Consumer.foreachParallel[Long](parallelism=10) { item => ??? }

Well OK, this seems more glamour than substance, as for this to be worth it, that function needs to do something really expensive, as otherwise it will be much less efficient than the simple version. And the author hopes you’re not doing blocking I/O.

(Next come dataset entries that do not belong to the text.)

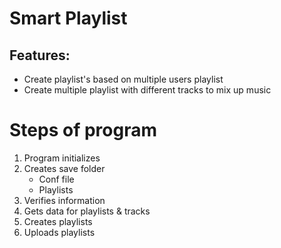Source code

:# Smart Playlist

## Features:
- Create playlist's based on multiple users playlist
- Create multiple playlist with different tracks to mix up music


# Steps of program
1. Program initializes
2. Creates save folder
   - Conf file
   - Playlists
3. Verifies information
4. Gets data for playlists & tracks
5. Creates playlists
6. Uploads playlists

For doing I/O on the other hand, this can be very useful. For example, with the parallelism specified as 10, we could ensure parallel execution of 10 http requests at the same time and no more:

Consumer.foreachParallelAsync[Long](parallelism=10) { item =>
  // Play WS, or whatever ...
  val req = ws.clientUrl(s"https://web.com/request/$item").post()
  Task.fromFuture(req).map(_ => ())
}

Load-balancing consumers and parallel processing #

As a generalization of foreachParallel and foreachParallelAsync, we can place a load-balancer in front of any consumer. Here’s a consumer that processes sums in parallel:

val sumConsumer = 
  Consumer.foldLeft[Long,Long](0L)(_+_)
val parallelConsumer = 
  Consumer.loadBalance(parallelism=10, sumConsumer).map(_.sum)

{
  Observable.range(0,10000)
    .consumeWith(parallelConsumer)
    .runAsync
    .foreach(r => println(s"Result: $r"))

  //=> Result: 49995000
}

This can be used:

  1. to process things in parallel, but with a parallelism limit
  2. it can also be used for I/O, like for doing at most 10 requests in parallel and back-pressure the source if the consumers are too slow

You can also combine different consumer instances that can have different behavior:

val sumConsumer1 = 
  Consumer.foldLeft[Long,Long](0L)(_+_+1)
val sumConsumer2 = 
  Consumer.foldLeft[Long,Long](0L)(_+_+2)

val parallelConsumer = 
  Consumer.loadBalance(sumConsumer1, sumConsumer2).map(_.sum)

The final generated result is going to be a sequence of results collected from all subscribers, hence the final .map(_.sum) to aggregate them all.